| Task description |
Reproduce word for word the lines from the beginning of the entries to the line with "index tip: (693, 261)", both included, but none of the pictures.

[Opening Data to use section]

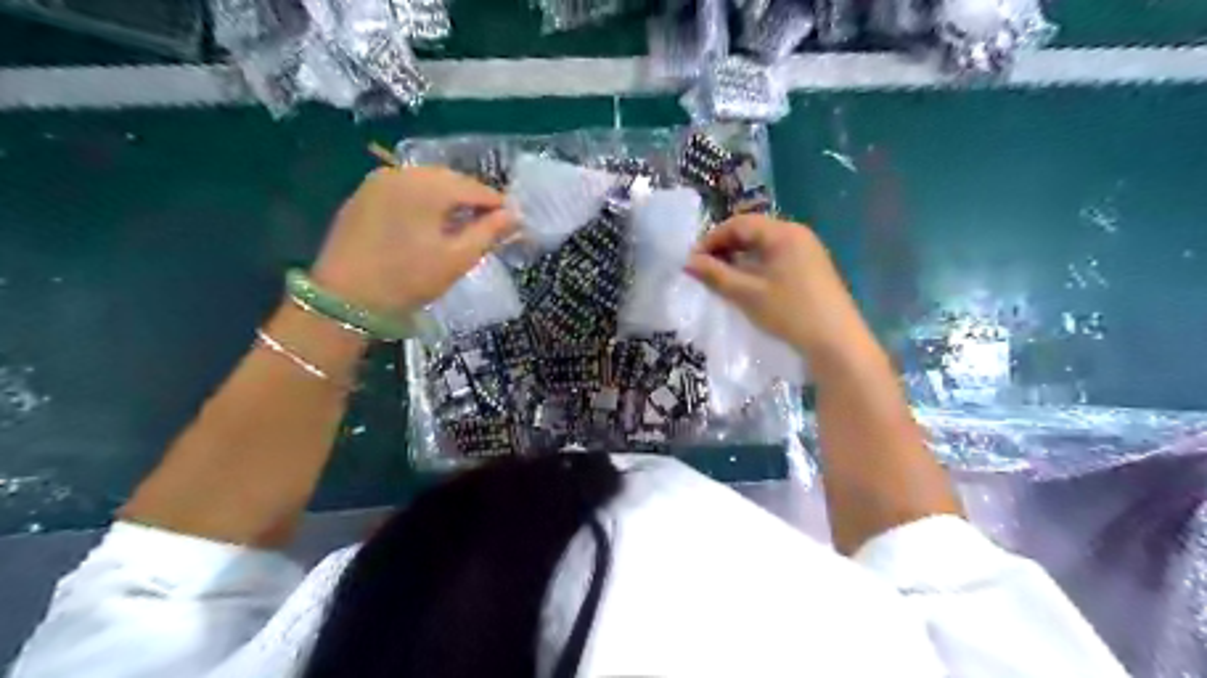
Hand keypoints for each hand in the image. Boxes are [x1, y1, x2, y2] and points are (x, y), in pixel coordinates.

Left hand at [310, 163, 513, 311]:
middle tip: (488, 225)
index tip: (512, 223)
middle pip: (450, 179)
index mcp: (428, 186)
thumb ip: (488, 232)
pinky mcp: (363, 194)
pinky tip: (427, 224)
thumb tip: (514, 215)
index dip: (497, 205)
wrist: (345, 298)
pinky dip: (422, 201)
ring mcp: (378, 181)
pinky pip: (404, 189)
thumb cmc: (408, 279)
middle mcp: (403, 172)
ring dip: (447, 199)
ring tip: (459, 225)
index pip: (475, 187)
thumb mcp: (457, 259)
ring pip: (426, 182)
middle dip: (471, 199)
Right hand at [687, 214, 868, 359]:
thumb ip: (715, 275)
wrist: (836, 343)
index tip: (693, 261)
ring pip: (763, 246)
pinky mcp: (811, 268)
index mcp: (783, 233)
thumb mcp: (747, 294)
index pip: (739, 224)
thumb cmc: (790, 313)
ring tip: (720, 279)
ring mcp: (807, 251)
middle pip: (752, 231)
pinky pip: (776, 258)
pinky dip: (756, 266)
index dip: (712, 239)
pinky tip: (746, 285)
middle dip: (724, 248)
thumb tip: (688, 262)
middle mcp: (797, 234)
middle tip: (704, 270)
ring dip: (739, 258)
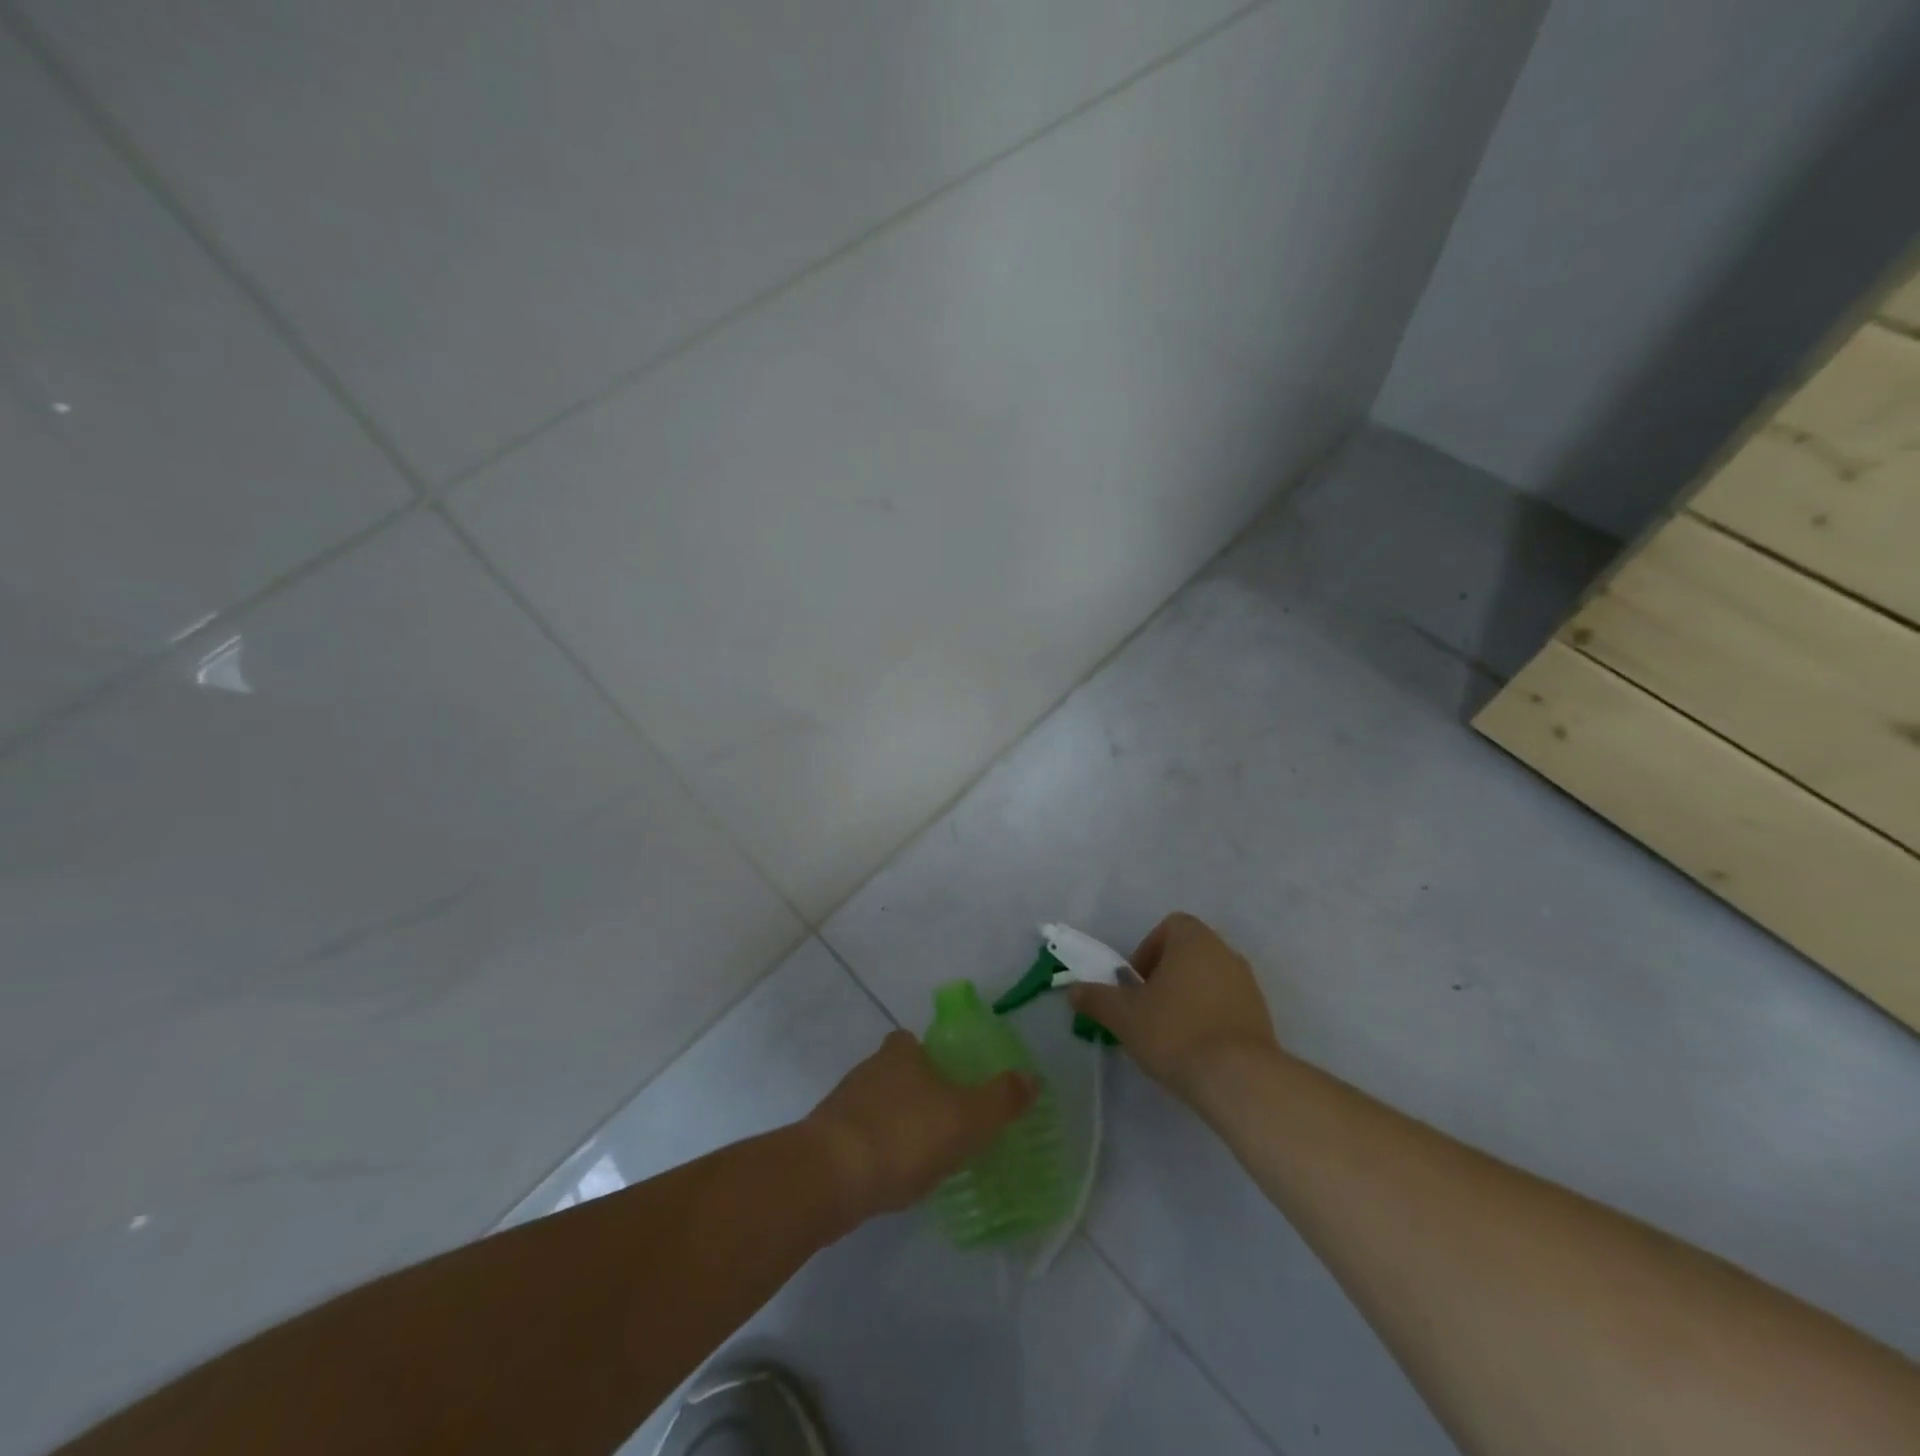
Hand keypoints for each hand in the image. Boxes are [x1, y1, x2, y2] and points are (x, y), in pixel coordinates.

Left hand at [804, 1030, 1037, 1224]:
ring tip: (920, 1157)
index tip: (948, 1082)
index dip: (929, 1057)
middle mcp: (868, 1070)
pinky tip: (890, 1178)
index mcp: (900, 1054)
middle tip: (942, 1123)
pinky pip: (859, 1139)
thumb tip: (1032, 1077)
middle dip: (914, 1092)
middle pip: (894, 1073)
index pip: (912, 1042)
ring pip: (875, 1107)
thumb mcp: (965, 1118)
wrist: (827, 1179)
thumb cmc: (902, 1136)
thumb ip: (1000, 1100)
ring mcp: (842, 1105)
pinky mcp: (825, 1141)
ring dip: (894, 1124)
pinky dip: (875, 1152)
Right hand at [1068, 912, 1279, 1098]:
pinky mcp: (1262, 1016)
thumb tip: (1074, 990)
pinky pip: (1228, 1005)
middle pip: (1189, 952)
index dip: (1147, 949)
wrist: (1238, 1078)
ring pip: (1210, 979)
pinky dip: (1210, 1017)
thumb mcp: (1123, 1015)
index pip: (1170, 926)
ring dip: (1189, 996)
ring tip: (1170, 1031)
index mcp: (1194, 940)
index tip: (1135, 982)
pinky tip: (1196, 1048)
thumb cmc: (1174, 1031)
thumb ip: (1096, 999)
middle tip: (1147, 1007)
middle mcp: (1225, 953)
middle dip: (1166, 975)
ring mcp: (1248, 985)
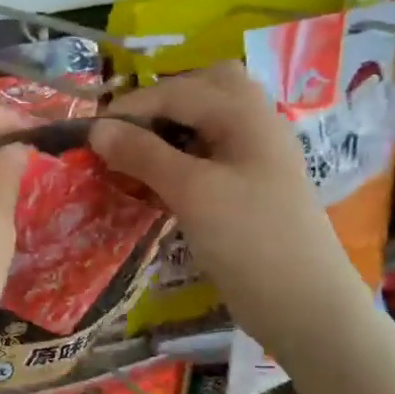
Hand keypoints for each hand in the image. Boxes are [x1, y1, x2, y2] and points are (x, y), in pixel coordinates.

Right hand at [90, 64, 367, 354]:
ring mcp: (254, 156)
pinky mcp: (248, 186)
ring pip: (207, 120)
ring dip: (169, 128)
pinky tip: (157, 181)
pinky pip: (208, 151)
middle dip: (160, 102)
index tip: (90, 135)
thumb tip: (96, 129)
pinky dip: (179, 155)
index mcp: (246, 115)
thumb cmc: (249, 239)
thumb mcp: (190, 191)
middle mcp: (254, 125)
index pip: (176, 91)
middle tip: (126, 133)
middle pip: (205, 88)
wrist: (304, 305)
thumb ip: (142, 153)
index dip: (130, 108)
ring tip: (136, 155)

[Closing Data to use section]

| Your response |
Hand keypoints for each hand in the image. Boxes are [x1, y1, x2, y2] and points are (x, y), in pixel coordinates.

Left hand at [310, 163, 513, 311]:
middle tip: (488, 225)
index tip: (512, 223)
middle pip: (450, 179)
index mcp: (428, 186)
thumb ip: (488, 232)
pinky mcp: (363, 194)
pinky tip: (427, 224)
thumb tip: (514, 215)
index dip: (497, 205)
wrist: (345, 298)
pinky dip: (422, 201)
ring mcp: (378, 181)
pinky pip: (404, 189)
thumb cmc: (408, 279)
middle mcp: (403, 172)
ring dip: (447, 199)
ring tip: (459, 225)
index pip: (475, 187)
thumb mcp: (457, 259)
ring pip: (426, 182)
middle dip: (471, 199)
Right hand at [687, 214, 868, 359]:
thumb ip: (715, 275)
wrist: (836, 343)
index tip: (693, 261)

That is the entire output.